Forget Forbidden Planet... this is the cheapest way to experience Algeria.
Radio Algeria is the latest in a series of musical compilations put together by Alan Bishop of Sun City Girls. The Radio records (in addition to Algeria, there’s one for Thailand, Sumatra, Java, and perhaps others) are meant to approximate the experience of turning on the radio in their point of origin. In fact, that’s how the material was collected—through AM, FM and shortwave broadcasts, accumulated over a period of years, and painstakingly arranged into genre-hopping compositions. You hear shreds of music, advertising, DJ announcements, all mysterious and unidentified.
Radio Algeria is, like the rest of its series, a tantalizing glimpse at a very foreign milieu, totally enjoyable on its own terms, but more about mood and sensation than musicology. Although the titles reference regions within Algeria, you’re on your own if you want to know the artist, instruments, style, title or time period of any specific piece of music. What is the nasal, saxophone-ish wind instrument that opens “Disco Magreb”, or the not-quite-guitar that picks up after a slick, Westernized radio announcement? No idea. Who lays down the hypnotic and Tinawaren-ish blues line in “Saharan Music”, with its handclapped rhythmic backing? Not a clue. Is “Radio Oran” rai or chaabi or something entirely other? The liner notes give no answer. The whole experience is very much like landing in a foreign country, not knowing the language or the lay of the land, and simply absorbing the sights and sounds and smells.
If you’ve ever done that, you’ll know how much fun it can be.
There are hints at Algeria’s difficult political history—some 100,000 people died in the early 1990s civil war—in the note that English is entirely banned from state radio, and at the cultural diversity in the sheer number of musical styles represented here. You also get a sense of the disorienting pace of modernization in this oil-rich state, in the way that flimsy dance pop is juxtaposed against age-old prayer singing, and cool voiced, French-speaking announcers lead into fiery, traditional chants. And, finally, you are reminded of the subversive role that music can take—putting women in the spotlight, as on the wailing opening of “Folk Mysteries”, in a conservative Islamic state, marrying Arab rhythms to gritty urban rock styles, and continually reinforcing and reimagining traditional culture. But unless you come to the disk with a solid understanding of Algerian music and culture, you are not likely to get more than a dim sense of all these issues.

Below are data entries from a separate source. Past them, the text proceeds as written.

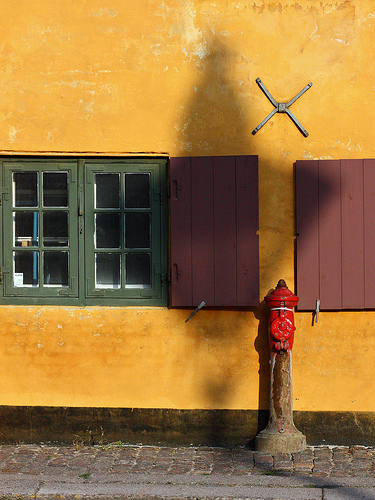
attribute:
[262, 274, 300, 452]
hydrant — fire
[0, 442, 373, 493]
pavement — bricked, stoned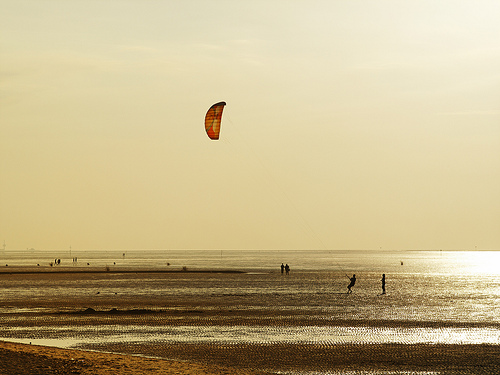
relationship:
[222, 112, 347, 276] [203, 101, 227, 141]
string of kite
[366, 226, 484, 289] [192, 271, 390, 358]
suns reflection on water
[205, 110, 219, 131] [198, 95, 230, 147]
design on kite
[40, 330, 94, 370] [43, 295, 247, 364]
sand on beach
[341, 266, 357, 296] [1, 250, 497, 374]
people on beach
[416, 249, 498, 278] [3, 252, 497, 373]
sun on water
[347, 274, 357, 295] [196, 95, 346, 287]
people flying kite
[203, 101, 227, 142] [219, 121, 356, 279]
kite to string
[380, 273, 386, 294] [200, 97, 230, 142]
people watching kite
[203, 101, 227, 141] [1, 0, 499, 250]
kite in sky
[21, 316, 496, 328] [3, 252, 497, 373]
wave on water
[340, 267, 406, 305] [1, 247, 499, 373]
people in ocean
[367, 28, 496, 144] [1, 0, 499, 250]
clouds in sky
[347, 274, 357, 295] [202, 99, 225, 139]
people flying kite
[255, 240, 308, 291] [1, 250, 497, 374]
people on beach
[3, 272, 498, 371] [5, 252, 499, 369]
beach full of sand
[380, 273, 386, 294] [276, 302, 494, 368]
people in water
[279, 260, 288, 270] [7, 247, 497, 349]
people standing in ocean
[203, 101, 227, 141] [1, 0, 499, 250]
kite flying in sky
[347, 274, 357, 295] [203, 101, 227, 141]
people flying kite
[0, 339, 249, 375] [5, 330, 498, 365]
sand covering ground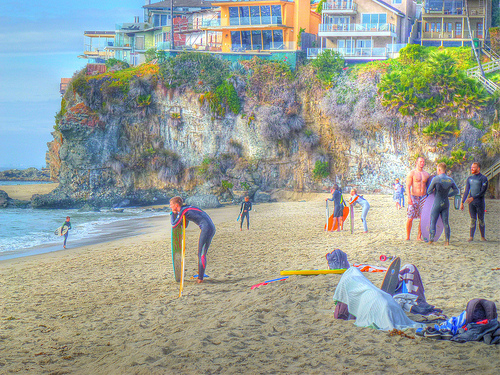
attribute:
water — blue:
[0, 187, 138, 267]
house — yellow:
[199, 0, 320, 70]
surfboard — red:
[325, 206, 350, 232]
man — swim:
[399, 149, 438, 249]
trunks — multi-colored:
[404, 190, 430, 220]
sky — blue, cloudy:
[2, 7, 78, 74]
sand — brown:
[122, 303, 279, 368]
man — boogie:
[416, 160, 486, 255]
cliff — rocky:
[31, 63, 498, 199]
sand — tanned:
[18, 286, 139, 358]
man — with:
[169, 195, 214, 283]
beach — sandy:
[0, 188, 499, 372]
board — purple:
[418, 189, 450, 248]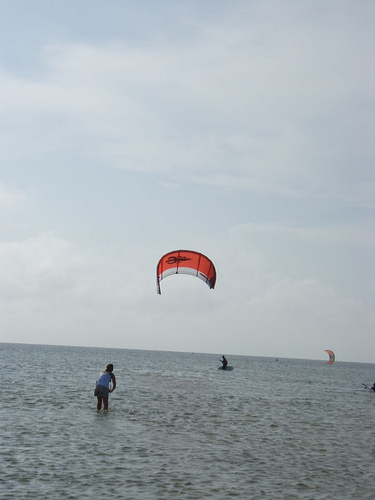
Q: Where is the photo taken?
A: Beach.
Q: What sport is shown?
A: Parasailing.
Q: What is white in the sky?
A: Clouds.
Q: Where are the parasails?
A: In the air.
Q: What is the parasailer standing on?
A: Surfboard.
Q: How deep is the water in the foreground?
A: Knee deep.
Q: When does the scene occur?
A: Daytime.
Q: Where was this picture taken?
A: In the water.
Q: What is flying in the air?
A: A kite.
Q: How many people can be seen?
A: Two.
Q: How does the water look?
A: Calm.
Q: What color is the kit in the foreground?
A: Red.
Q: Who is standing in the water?
A: The person in the foreground.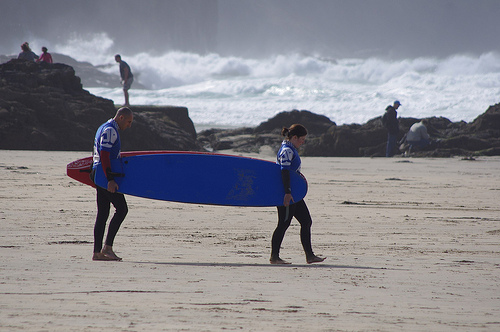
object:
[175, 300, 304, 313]
footprints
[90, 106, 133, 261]
man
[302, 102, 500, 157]
rocks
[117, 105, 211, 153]
rocks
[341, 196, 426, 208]
waves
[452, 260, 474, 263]
waves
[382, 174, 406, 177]
waves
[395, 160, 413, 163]
waves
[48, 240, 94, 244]
tracks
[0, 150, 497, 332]
beach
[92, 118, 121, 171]
tshirt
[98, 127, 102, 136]
blue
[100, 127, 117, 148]
white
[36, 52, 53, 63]
blouse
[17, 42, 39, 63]
person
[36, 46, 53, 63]
person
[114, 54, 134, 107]
person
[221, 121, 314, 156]
waves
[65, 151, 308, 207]
surfboard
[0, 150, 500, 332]
floor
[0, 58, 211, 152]
rock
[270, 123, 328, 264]
person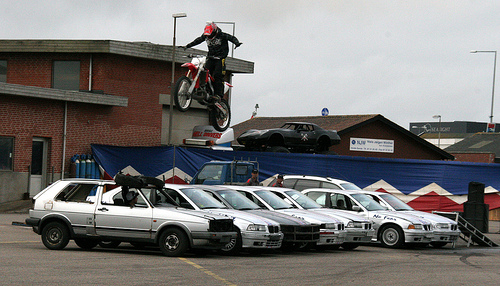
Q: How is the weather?
A: It is cloudy.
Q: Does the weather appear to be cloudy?
A: Yes, it is cloudy.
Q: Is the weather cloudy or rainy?
A: It is cloudy.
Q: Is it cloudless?
A: No, it is cloudy.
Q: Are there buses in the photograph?
A: No, there are no buses.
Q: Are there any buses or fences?
A: No, there are no buses or fences.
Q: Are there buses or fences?
A: No, there are no fences or buses.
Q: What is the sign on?
A: The sign is on the building.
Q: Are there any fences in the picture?
A: No, there are no fences.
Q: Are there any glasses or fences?
A: No, there are no fences or glasses.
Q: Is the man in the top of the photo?
A: Yes, the man is in the top of the image.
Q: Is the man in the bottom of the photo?
A: No, the man is in the top of the image.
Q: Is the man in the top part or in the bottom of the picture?
A: The man is in the top of the image.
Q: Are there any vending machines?
A: No, there are no vending machines.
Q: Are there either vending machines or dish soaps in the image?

What you will get, however, is a load of good music, diverse, well-selected, and intelligently arranged, as well as the indefinable sense that you’re right there in Algeria every time you put it on. It’s like opening a window from your backpacker hotel and smelling the spices in the local market. You may not know what they are or how to use them—that comes from books—but you know what they are, in some real sense, just because you’ve experienced them.